Intervenant à l’ouverture de cette session, et après avoir souligné l’importance stratégique de l’eau en matière d’accompagnement du rythme soutenu du développement économique et social du Royaume sous la conduite éclairée de Sa Majesté le Roi Mohammed VI, le ministre a déclaré que le Conseil d’administration de l’ABHBC se tient dans un contexte exceptionnel marqué par d’importantes précipitations enregistrées durant le premier semestre de l’année hydrologique en cours, ce qui a contribué à l’amélioration des réserves en eau au niveau des barrages.
Dans ce sens, il a rappelé que l’année hydrologique 2024-2025 a été marquée par un déficit pluviométrique estimé à 18,5 % par rapport à une année normale, ce qui a affecté négativement les apports en eau aux barrages, enregistrant ainsi un déficit d’environ 61 % par rapport aux apports d’une année normale.
Toutefois, s’est-il réjoui, l’année hydrologique en cours 2025-2026 a connu d’importantes précipitations au niveau du bassin du Bouregreg et de la Chaouia, ce qui a eu un impact positif sur le taux de remplissage des retenues de barrages et sur les réserves des nappes souterraines.
Malgré l’augmentation des précipitations, M. Baraka a indiqué que le gouvernement poursuit la mise en œuvre de programmes structurants au niveau du bassin du Bouregreg et de la Chaouia afin de garantir la sécurité hydrique.
Il a cité, à cet égard, la programmation de la réalisation de la deuxième tranche du projet d’interconnexion des bassins du Sebou, du Bouregreg et de l’Oum Er-Rbia pour soutenir les ressources en eau du barrage Al Massira, notant que le lancement des travaux de cette deuxième tranche est prévu courant 2026.
Le ministre a également évoqué la poursuite de la réalisation de la première tranche de la station de dessalement d’eau de mer de la ville de Casablanca, d’une capacité de production d’environ 200 millions de m³/an, qui atteindra 300 millions de m³/an dans sa deuxième tranche, sachant que l’exploitation de ce projet est prévue pour la fin de 2026, sans oublier la programmation d’une station de dessalement d’eau de mer à Rabat, d’une capacité d’environ 300 millions de m³/an.
M. Baraka a aussi mentionné la poursuite de l’équipement des forages et de la réalisation de forages de reconnaissance pour actualiser les paramètres des nappes d’eau souterraine et afin de mobiliser des ressources en eau pour pallier les déficits conjoncturels en eau potable, notamment dans le milieu rural, outre la poursuite de l’engagement dans le programme de réutilisation des eaux usées traitées afin de réduire la pression sur les ressources en eau conventionnelles, notamment pour l’arrosage des espaces verts.
Par ailleurs, dans le cadre de la lutte contre les effets des phénomènes extrêmes aggravés par les changements climatiques, le ministre a indiqué que l’Agence poursuit ses efforts pour réduire l’impact des inondations au niveau des différentes villes et centres.
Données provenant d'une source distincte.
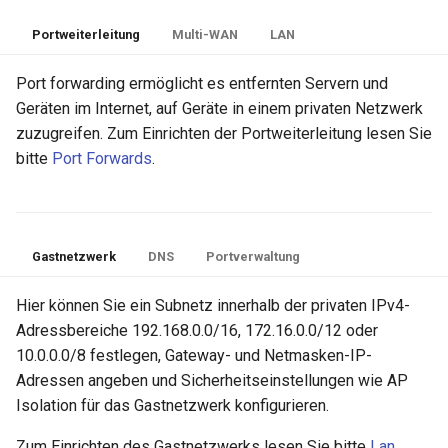
Portweiterleitung
Multi-WAN
LAN
Port forwarding ermöglicht es entfernten Servern und
Geräten im Internet, auf Geräte in einem privaten Netzwerk
zuzugreifen. Zum Einrichten der Portweiterleitung lesen Sie
bitte
Port Forwards
.
Gastnetzwerk
DNS
Portverwaltung
Hier können Sie ein Subnetz innerhalb der privaten IPv4-
Adressbereiche 192.168.0.0/16, 172.16.0.0/12 oder
10.0.0.0/8 festlegen, Gateway- und Netmasken-IP-
Adressen angeben und Sicherheitseinstellungen wie AP
Isolation für das Gastnetzwerk konfigurieren.
Zum Einrichten des Gastnetzwerks lesen Sie bitte
Lan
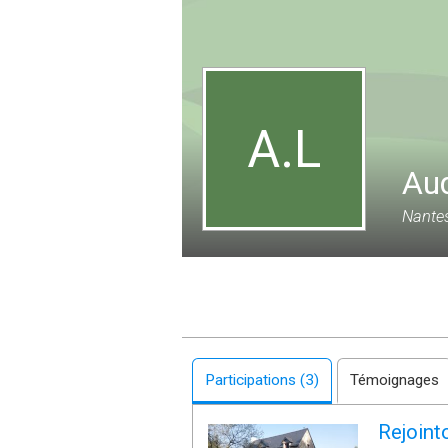
A.L
Aud
Nantes
Participations (3)
Témoignages
Rejoint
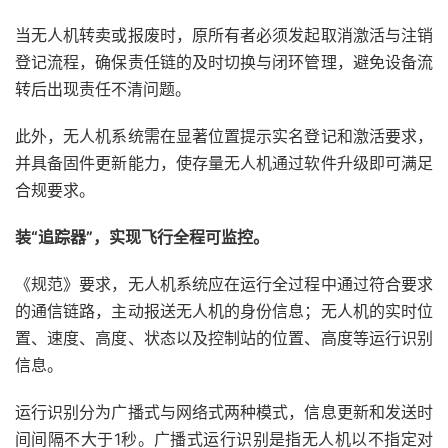
当无人机转卖或报废时，原所有者必须发起取消激活与注销
登记流程，确保责任链的及时切换与闭环管理，避免设备流
转后出现责任不清问题。
此外，无人机系统需在显著位置提示实名登记和激活要求，
并具备固件更新能力，使存量无人机通过软件升级即可满足
合规要求。
装“追踪器”，实现飞行全程可监控。
《规范》要求，无人机系统应在运行全过程中通过符合要求
的通信链路，主动报送无人机的身份信息；无人机的实时位
置、速度、高度、状态以及控制站的位置、高度等运行识别
信息。
运行识别分为广播式与网络式两种模式，信息更新和发送时
间间隔不大于1秒。广播式运行识别是指无人机以不指定对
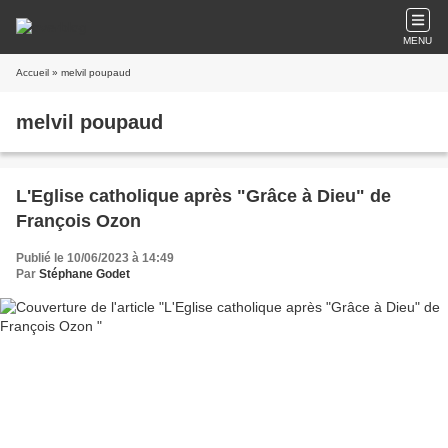
MENU
Accueil
» melvil poupaud
melvil poupaud
L'Eglise catholique après "Grâce à Dieu" de
François Ozon
Publié le 10/06/2023 à 14:49
Par
Stéphane Godet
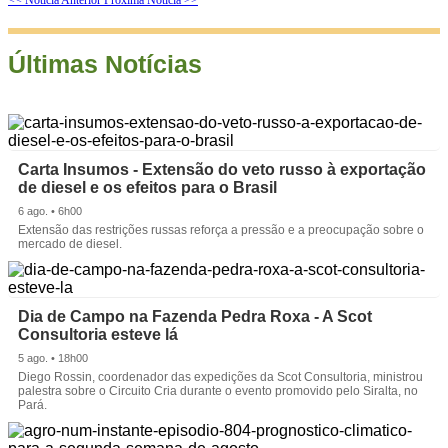
Últimas Notícias
Carta Insumos - Extensão do veto russo à exportação
de diesel e os efeitos para o Brasil
6 ago. • 6h00
Extensão das restrições russas reforça a pressão e a preocupação sobre o
mercado de diesel.
Dia de Campo na Fazenda Pedra Roxa - A Scot
Consultoria esteve lá
5 ago. • 18h00
Diego Rossin, coordenador das expedições da Scot Consultoria, ministrou
palestra sobre o Circuito Cria durante o evento promovido pelo Siralta, no
Pará.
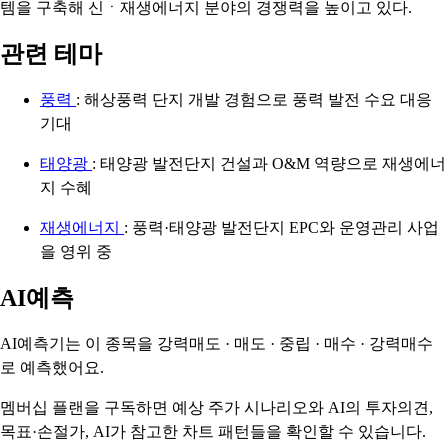
템을 구축해 신ㆍ재생에너지 분야의 경쟁력을 높이고 있다.
관련 테마
풍력
: 해상풍력 단지 개발 경험으로 풍력 발전 수요 대응
기대
태양광
: 태양광 발전단지 건설과 O&M 역량으로 재생에너
지 수혜
재생에너지
: 풍력·태양광 발전단지 EPC와 운영관리 사업
을 영위 중
AI예측
AI예측기는 이 종목을
강력매도 · 매도 · 중립 · 매수 · 강력매수
로 예측했어요.
멤버십 플랜을 구독하면 예상 주가 시나리오와 AI의 투자의견,
목표·손절가, AI가 참고한 차트 패턴들을 확인할 수 있습니다.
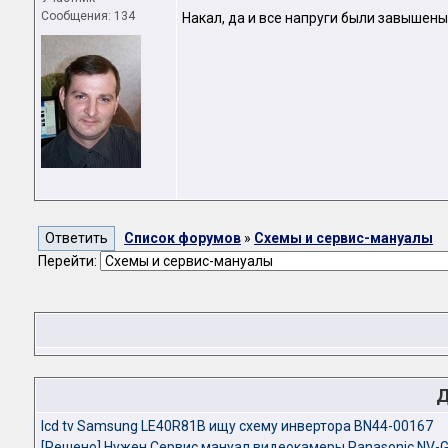
Сообщения: 134
Накал, да и все напруги были завышены
Список форумов
»
Схемы и сервис-мануалы
Перейти:
Д
lcd tv Samsung LE40R81B ищу схему инвертора BN44-00167
[Решено] Нужен Сервис мануал видеокамеры Panasonic NV-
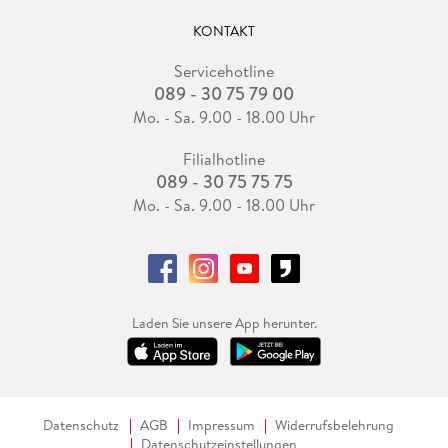
KONTAKT
Servicehotline
089 - 30 75 79 00
Mo. - Sa. 9.00 - 18.00 Uhr
Filialhotline
089 - 30 75 75 75
Mo. - Sa. 9.00 - 18.00 Uhr
Laden Sie unsere App herunter.
Datenschutz
AGB
Impressum
Widerrufsbelehrung
Datenschutzeinstellungen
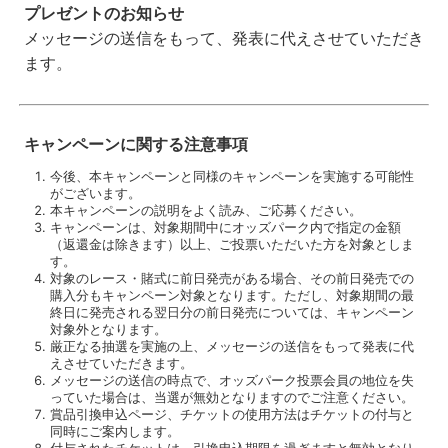
プレゼントのお知らせ
メッセージの送信をもって、発表に代えさせていただき
ます。
キャンペーンに関する注意事項
今後、本キャンペーンと同様のキャンペーンを実施する可能性
がございます。
本キャンペーンの説明をよく読み、ご応募ください。
キャンペーンは、対象期間中にオッズパーク内で指定の金額
（返還金は除きます）以上、ご投票いただいた方を対象としま
す。
対象のレース・賭式に前日発売がある場合、その前日発売での
購入分もキャンペーン対象となります。ただし、対象期間の最
終日に発売される翌日分の前日発売については、キャンペーン
対象外となります。
厳正なる抽選を実施の上、メッセージの送信をもって発表に代
えさせていただきます。
メッセージの送信の時点で、オッズパーク投票会員の地位を失
っていた場合は、当選が無効となりますのでご注意ください。
賞品引換申込ページ、チケットの使用方法はチケットの付与と
同時にご案内します。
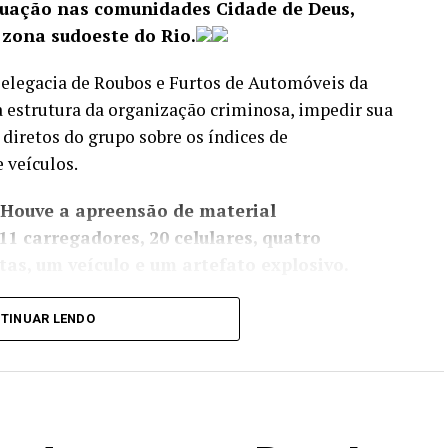
ação nas comunidades Cidade de Deus,
 zona sudoeste do Rio.
 Delegacia de Roubos e Furtos de Automóveis da
a estrutura da organização criminosa, impedir sua
 diretos do grupo sobre os índices de
 veículos.
 Houve a apreensão de material
11 carregadores, 20 celulares, quatro
as, um veículo e um artefato explosivo.
l de gatonet clandestina, e equipes da Delegacia
TINUAR LENDO
edade Imaterial (DRCPIM) fecharam uma loja de
ificados.
oque (BPChq) da Polícia Militar apreenderam
ados na comunidade da Muzema, no Itanhangá,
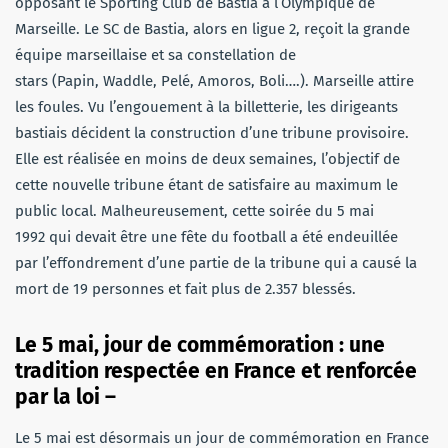
opposant le Sporting Club de Bastia à l’Olympique de
Marseille. Le SC de Bastia, alors en ligue 2, reçoit la grande
équipe marseillaise et sa constellation de
stars (Papin, Waddle, Pelé, Amoros, Boli….). Marseille attire
les foules. Vu l’engouement à la billetterie, les dirigeants
bastiais décident la construction d’une tribune provisoire.
Elle est réalisée en moins de deux semaines, l’objectif de
cette nouvelle tribune étant de satisfaire au maximum le
public local. Malheureusement, cette soirée du 5 mai
1992 qui devait être une fête du football a été endeuillée
par l’effondrement d’une partie de la tribune qui a causé la
mort de 19 personnes et fait plus de 2.357 blessés.
Le 5 mai, jour de commémoration : une
tradition respectée en France et renforcée
par la loi –
Le 5 mai est désormais un jour de commémoration en France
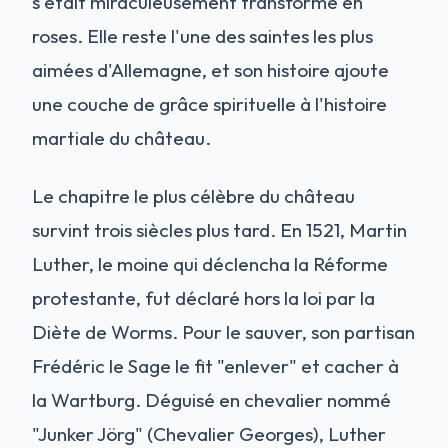
s'était miraculeusement transformé en
roses. Elle reste l'une des saintes les plus
aimées d'Allemagne, et son histoire ajoute
une couche de grâce spirituelle à l'histoire
martiale du château.
Le chapitre le plus célèbre du château
survint trois siècles plus tard. En 1521, Martin
Luther, le moine qui déclencha la Réforme
protestante, fut déclaré hors la loi par la
Diète de Worms. Pour le sauver, son partisan
Frédéric le Sage le fit "enlever" et cacher à
la Wartburg. Déguisé en chevalier nommé
"Junker Jörg" (Chevalier Georges), Luther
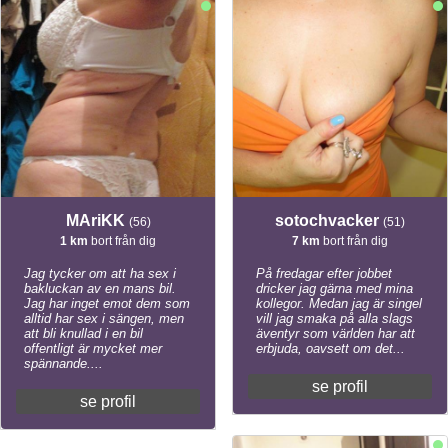
MAriKK
sotochvacker
(56)
(51)
1 km
bort från dig
7 km
bort från dig
Jag tycker om att ha sex i
På fredagar efter jobbet
bakluckan av en mans bil.
dricker jag gärna med mina
Jag har inget emot dem som
kollegor. Medan jag är singel
alltid har sex i sängen, men
vill jag smaka på alla slags
att bli knullad i en bil
äventyr som världen har att
offentligt är mycket mer
erbjuda, oavsett om det...
spännande....
se profil
se profil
Dans cette optique, plusieurs projets ont été élaborés, notamment le renforcement du système d’alerte précoce à travers l’équipement de 45 stations hydrologiques en dispositifs de mesure automatiques, ainsi que l’élaboration de plans de prévention des risques d’inondation dans la région Casablanca-Settat et en amont du barrage Sidi Mohammed Ben Abdellah, afin d’identifier les zones exposées au risque d’inondation en coordination avec les intervenants concernés.